Afterwards Komai seemed relieved. “Apparently it was the equivalent of offering me his soul,” Lomax said.

Disgusted by his own wartime actions, Takashi Nagase considered suicide after the war, but instead opened an English language school. He married, then began making pilgrimages to Kanchanaburi. Back in Japan he started making speeches promoting reconciliation between former Japanese soldiers and Allied prisoners. He persevered despite a hostile reception from many of his countrymen, and in 1976 introduced 23 ex-PoWs to 51 former Japanese soldiers at Kanchanaburi. In October 1989 Lomax read Nagase’s memoir Crosses and Tigers, which described how the interpreter was still haunted by the brutal torture of one particular prisoner. “That prisoner was me,” Lomax said. The film of their story, also called The Railway Man, is due out next year.

There’s more at the link.  Recommended reading.

I’ve always taken a special interest in the POW’s captured at Singapore, and what happened to them, because but for the vagaries of fate, my father might have been among them.  In Weekend Wings #9, which examined his life, I wrote:

Within weeks after [his] wedding he was posted overseas. His intended destination was Singapore, but he was taken off the troopship at Durban in South Africa to help deal with an urgent engineering problem on Beaufort torpedo-bombers being assembled there for use by the South African Air Force. The rest of his convoy went on to Singapore, where all its troops were captured by the Japanese in early 1942. Dad always reckoned that some Guardian Angel had been looking out for him, because only about three out of every ten of that draft came home after the war. The rest died in Japanese prison camps.

With that in mind, I found it very moving to read of Mr. Lomax’s experiences.  I’ll have to read his book, I think.  Fortunately, it’s still in print, and even available as an e-book.  I hope the forthcoming film is true to his experiences, and not overly ‘Hollywood-ized’.

May his soul, and the souls of all who suffered and died during and after that dreadful experience, through the mercy of God, rest in peace.



  1. I thought I recognized Takashi Nagase. He was also in "To End All Wars" which was written by Ernie Gordon, a POW building the same railway. An amazing tale of brutality and the forgiveness of same.

  2. I worked with a man who, as a child, was a Dutch civilian detainee of the Japanese during WWII. His experience was trivial compared to the military captives, but he still detested the Japanese so much after over 40 years that he refused to buy Japanese products.

    Japan's treatment of its prisoners, both civilian and military, during WWII was truly shameful. Forgive, but don't forget.
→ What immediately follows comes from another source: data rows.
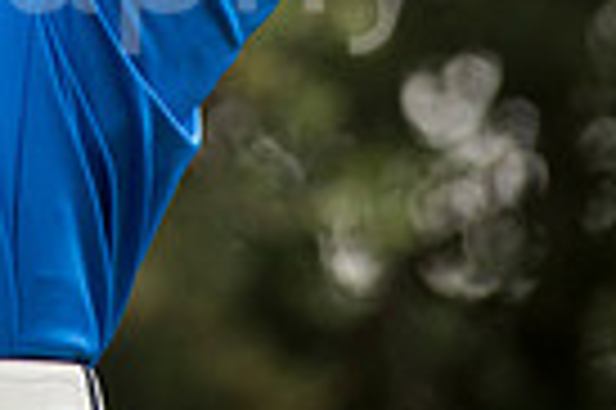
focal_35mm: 1269
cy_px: -273
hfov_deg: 1.6
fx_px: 21688
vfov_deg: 1.1
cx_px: -135
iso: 500
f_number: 4
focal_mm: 300
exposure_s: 1/2000
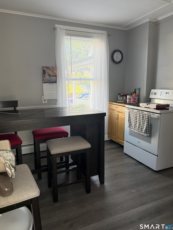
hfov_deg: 54.9
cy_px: 111
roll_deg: +1.0
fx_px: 167
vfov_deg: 69.4
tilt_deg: -5.9
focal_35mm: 25
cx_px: 86
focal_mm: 6.76
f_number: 1.78
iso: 200
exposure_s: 1/81
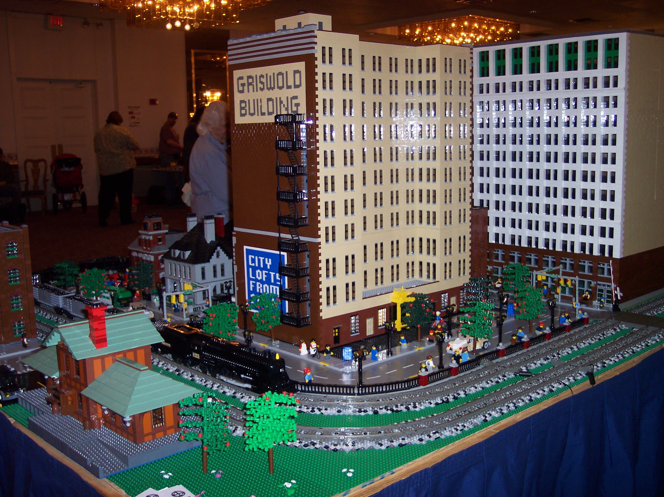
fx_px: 729
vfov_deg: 37.7
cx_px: 332
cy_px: 248
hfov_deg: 49.0
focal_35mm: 38
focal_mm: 8
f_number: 2.8
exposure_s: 1/30
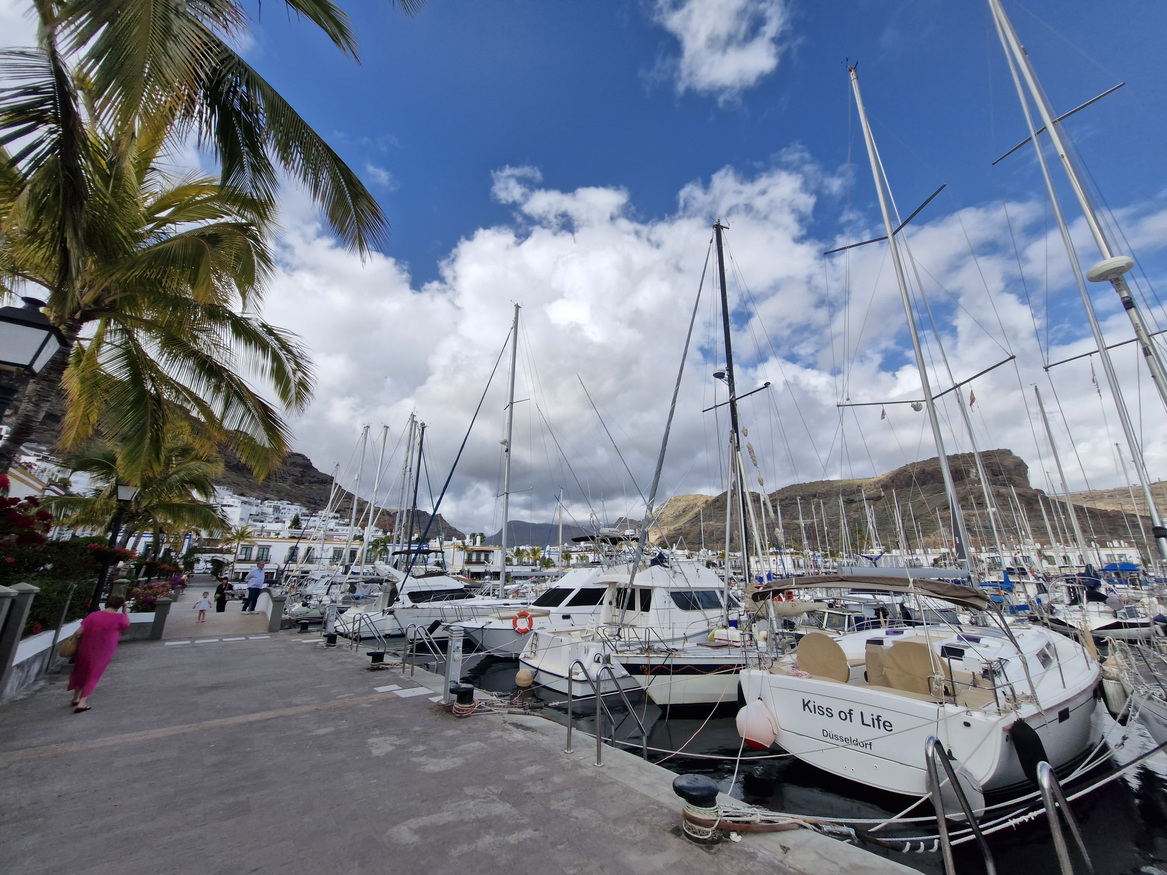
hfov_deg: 106.2
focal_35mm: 13
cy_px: 438
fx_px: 438
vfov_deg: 89.9
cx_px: 584
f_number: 2.2
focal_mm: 1.74
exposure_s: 1/2080
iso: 50
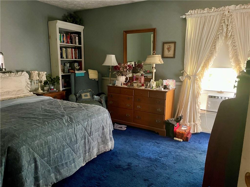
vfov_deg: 53.1
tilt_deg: -10.1
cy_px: 94
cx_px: 125
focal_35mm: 26
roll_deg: -0.4
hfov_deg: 67.3
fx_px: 188
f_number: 1.6
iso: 800
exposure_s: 1/30
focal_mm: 4.2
  3. When i was at boarding school in the 1960s we had a maths teacher who had been a prisoner of the Japs and who had some strange ways of acting of course all the boys took the mick mercilessly until on a very very hot summer day over a weekend we saw him with his shirt off his back was a mass of scars he had been whipped with a cat of nine tails each bound with barrbed wire,we stopped the micky taking after that.God knows what else he went through.

  4. Many years ago, Nevil Shute wrote a novel called A Town Like Alice, or The Legacy, which described a small part of the Bataan Death March. I have been interested ever since. I have always somehow connected Vietnam with that event. Thanks for brining this up. These books look really interesting.